A: Well, people handle traveling differently. I was speaking to Edwin Van Der Sar this morning, and he said two day’s ago he a great sleep but last night he had a terrible sleep. Last night was the first night I slept more than two hours. Everyone’s different. You hope they all can handle it but that’s not the case. I think it showed in the last 20 minutes of the game on Thursday night when the game became too open for us. But tonight our discipline was very good and it had to be because you can’t leave gaps when you go down to 10 men.


Q: Were you more concerned about the offense of Quito than that of Gamba Osaka? You made some changes to your lineup tonight.

A: No, we made one change, Rafael Da Silva on for Gary Neville. I think that was the correct thing to do. At 34 years age, Gary needs more rest now, three days or so. You have to compliment Gamba for the quality of their game. I watched them again today and they could have scored 4 or 5 goals in the first half. Their quality, in particular Yasuhito Endo … nobody on Quito had the quality Endo’s got, for example. You have to admire their quality.


Q: You created a lot of opportunities, especially in the first half, but couldn’t find the back of the net. What were you thinking substitution-wise in the second half?

A: I felt we had to be more disciplined and not to concede. Had we lost a goal we would have lost the game. The important thing was to stay patient and hope either Cristiano Ronaldo or Rooney could do something special for us.

I also thought extra time could have been a big possibility, which is why I didn’t make any substitutions until late in the game.

Once we scored I could think about who could protect the lead and that’s why I brought on Neville and Darren Fletcher.

We’ve only scored 8 goals away from home this season, which is not good enough. But we’ve played with great expression and imagination and we have players who can entertain and in normal situations we can score goals. Hopefully that will change in the new year.


Q: What does winning this competition do for you as a club?

A: I think it will be a good springboard for us. We’ve come a long way. It may have been difficult for us to go to Stoke (on Boxing day in the Premier League) had we lost. I think it’s difficult to come back after losing a big tournament like this. But we’ve won it, so I think there will be a bounce at the club. It won’t be easy, no games in the Premiership are. But it does give us a platform to start playing with a real purpose to our game now and to chase the leaders.

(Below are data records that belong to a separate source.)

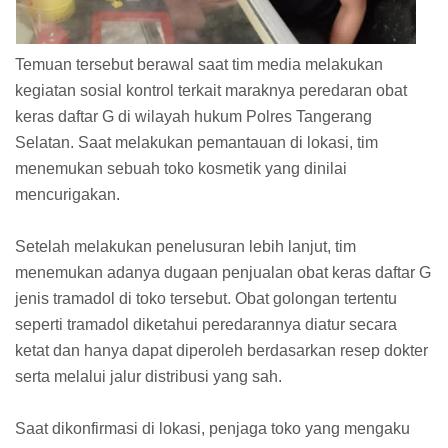
Temuan tersebut berawal saat tim media melakukan
kegiatan sosial kontrol terkait maraknya peredaran obat
keras daftar G di wilayah hukum Polres Tangerang
Selatan. Saat melakukan pemantauan di lokasi, tim
menemukan sebuah toko kosmetik yang dinilai
mencurigakan.
Setelah melakukan penelusuran lebih lanjut, tim
menemukan adanya dugaan penjualan obat keras daftar G
jenis tramadol di toko tersebut. Obat golongan tertentu
seperti tramadol diketahui peredarannya diatur secara
ketat dan hanya dapat diperoleh berdasarkan resep dokter
serta melalui jalur distribusi yang sah.
Saat dikonfirmasi di lokasi, penjaga toko yang mengaku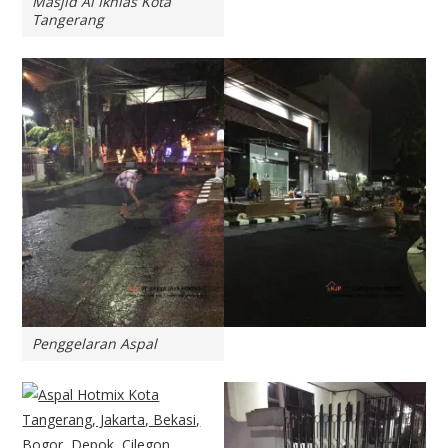
Masjid Al Ikhlas Kota
Tangerang
Penggelaran Aspal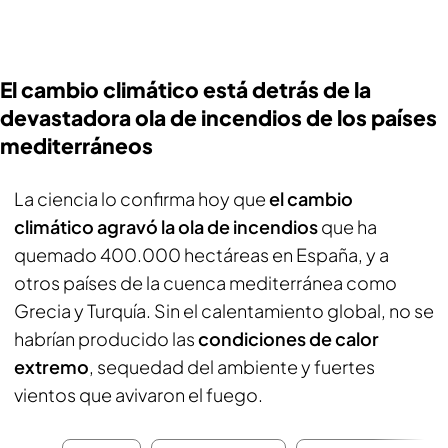
El cambio climático está detrás de la
devastadora ola de incendios de los países
mediterráneos
La ciencia lo confirma hoy que
el cambio
climático agravó la ola de incendios
que ha
quemado 400.000 hectáreas en España, y a
otros países de la cuenca mediterránea como
Grecia y Turquía. Sin el calentamiento global, no se
habrían producido las
condiciones de calor
extremo
, sequedad del ambiente y fuertes
vientos que avivaron el fuego.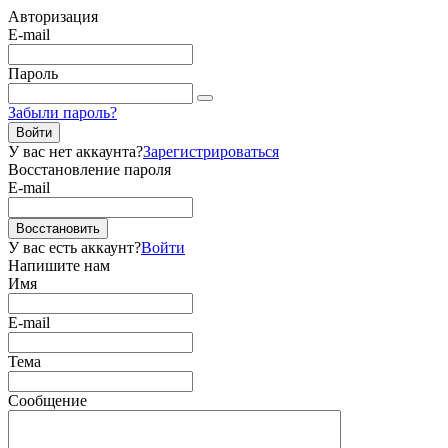
Авторизация
E-mail
Пароль
Забыли пароль?
Войти
У вас нет аккаунта?
Зарегистрироваться
Восстановление пароля
E-mail
Восстановить
У вас есть аккаунт?
Войти
Напишите нам
Имя
E-mail
Тема
Сообщение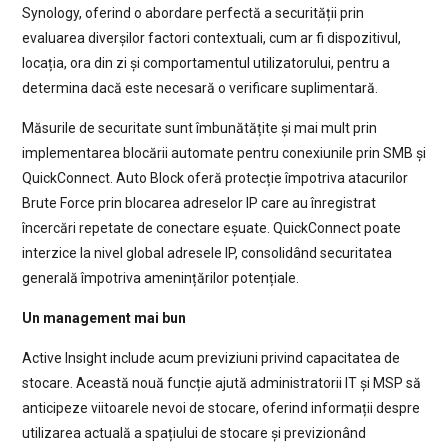
Synology, oferind o abordare perfectă a securității prin
evaluarea diverșilor factori contextuali, cum ar fi dispozitivul,
locația, ora din zi și comportamentul utilizatorului, pentru a
determina dacă este necesară o verificare suplimentară.
Măsurile de securitate sunt îmbunătățite și mai mult prin
implementarea blocării automate pentru conexiunile prin SMB și
QuickConnect. Auto Block oferă protecție împotriva atacurilor
Brute Force prin blocarea adreselor IP care au înregistrat
încercări repetate de conectare eșuate. QuickConnect poate
interzice la nivel global adresele IP, consolidând securitatea
generală împotriva amenințărilor potențiale.
Un management mai bun
Active Insight include acum previziuni privind capacitatea de
stocare. Această nouă funcție ajută administratorii IT și MSP să
anticipeze viitoarele nevoi de stocare, oferind informații despre
utilizarea actuală a spațiului de stocare și previzionând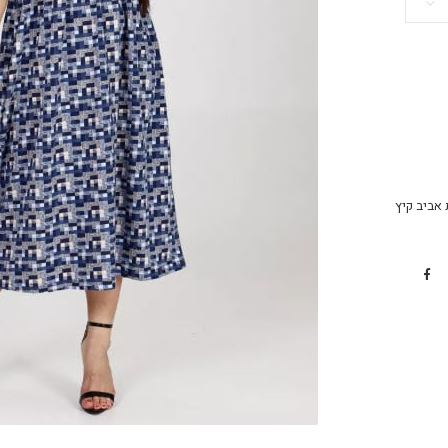
אביב קיץ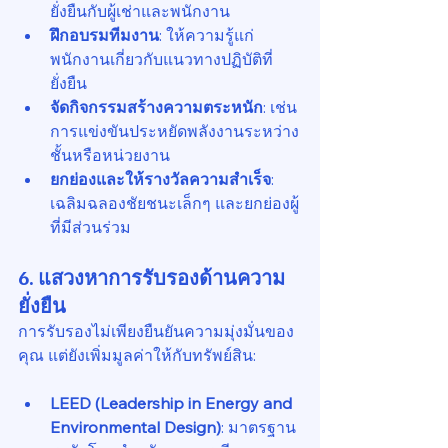
ยั่งยืนกับผู้เช่าและพนักงาน
ฝึกอบรมทีมงาน
: ให้ความรู้แก่
พนักงานเกี่ยวกับแนวทางปฏิบัติที่
ยั่งยืน
จัดกิจกรรมสร้างความตระหนัก
: เช่น 
การแข่งขันประหยัดพลังงานระหว่าง
ชั้นหรือหน่วยงาน
ยกย่องและให้รางวัลความสำเร็จ
: 
เฉลิมฉลองชัยชนะเล็กๆ และยกย่องผู้
ที่มีส่วนร่วม
6. แสวงหาการรับรองด้านความ
ยั่งยืน
การรับรองไม่เพียงยืนยันความมุ่งมั่นของ
คุณ แต่ยังเพิ่มมูลค่าให้กับทรัพย์สิน:
LEED (Leadership in Energy and 
Environmental Design)
: มาตรฐาน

For me personally, I said earlier it would be nice to look back in 30 years and see that Manchester United was world champion. I won’t be able to enjoy this 30 years from now, but I will enjoy it next year.

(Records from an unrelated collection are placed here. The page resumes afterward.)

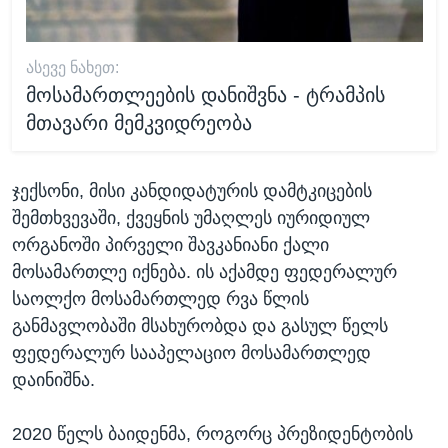
ᲐᲡᲔᲕᲔ ᲜᲐᲮᲔᲗ:
მოსამართლეების დანიშვნა - ტრამპის
მთავარი მემკვიდრეობა
ჯექსონი, მისი კანდიდატურის დამტკიცების
შემთხვევაში, ქვეყნის უმაღლეს იურიდიულ
ორგანოში პირველი შავკანიანი ქალი
მოსამართლე იქნება. ის აქამდე ფედერალურ
საოლქო მოსამართლედ რვა წლის
განმავლობაში მსახურობდა და გასულ წელს
ფედერალურ სააპელაციო მოსამართლედ
დაინიშნა.
2020 წელს ბაიდენმა, როგორც პრეზიდენტობის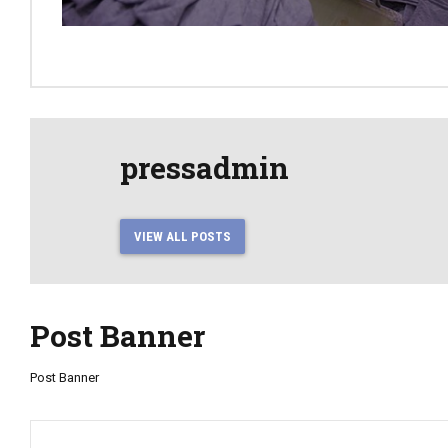
pressadmin
VIEW ALL POSTS
Post Banner
Post Banner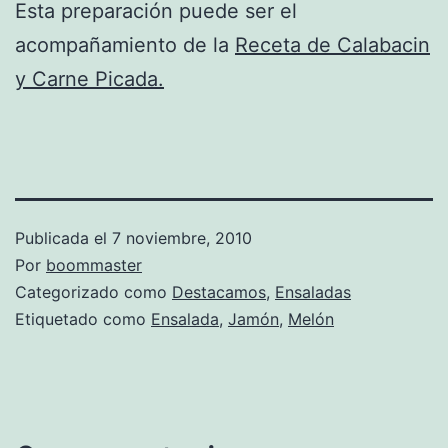
Esta preparación puede ser el
acompañamiento de la
Receta de Calabacin
y Carne Picada.
Publicada el
7 noviembre, 2010
Por
boommaster
Categorizado como
Destacamos
,
Ensaladas
Etiquetado como
Ensalada
,
Jamón
,
Melón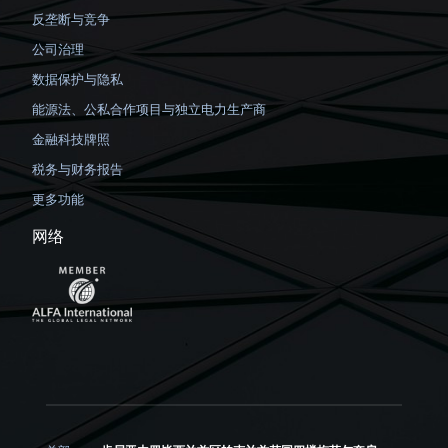
反垄断与竞争
公司治理
数据保护与隐私
能源法、公私合作项目与独立电力生产商
金融科技牌照
税务与财务报告
更多功能
网络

Q: After Vidic’s expulsion, I know you must have been concerned. But what was your mindset keeping Ronaldo and Rooney on and bring Carlos Tevez off?

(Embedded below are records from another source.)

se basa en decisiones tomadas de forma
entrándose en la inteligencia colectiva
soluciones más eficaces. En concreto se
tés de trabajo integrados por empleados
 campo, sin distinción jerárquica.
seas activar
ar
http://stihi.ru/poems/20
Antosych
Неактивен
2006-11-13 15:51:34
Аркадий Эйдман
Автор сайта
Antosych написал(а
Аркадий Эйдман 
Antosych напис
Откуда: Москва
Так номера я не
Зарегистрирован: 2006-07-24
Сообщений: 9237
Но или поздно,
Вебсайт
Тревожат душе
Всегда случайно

A: We’ve been in that situation before. Rooney has such great energy to play as an attacker, to defend as a midfield player and he has such a great tenacity to do these things. Tevez was disappointed to have come off, but it was the only thing I could do. But as soon as I took Tevez off I though to myself, crikey, it could go to penalties and I’ve just taken Tevez off. But of course, Rooney scored the only goal so it didn’t matter.

I thought we played sensible football compared to how we played in the first half.



Q: What was the key to your victory tonight and what is your impression of Quito and the South American style of football?

A: I think the collective spirit of the team won the day, particularly when we went down to 10 men.

I think it’s a fantastic tournament. We’re here because we won the European Cup and we’re here to represent England and Europe. At the end of the day you always expect to play a South American team. Maybe we’ve played against better South American teams in the past … I think we were comfortable winners today but when you get to a final, you have still got to win it. And you can lose games like that because the game was so slow in the first half and although we made chances you start to worry that one counterattack could cost us. And if we had went behind tonight it would have been very difficult for us because the South American mentality is different from other places in that they can defend, as we saw tonight many times.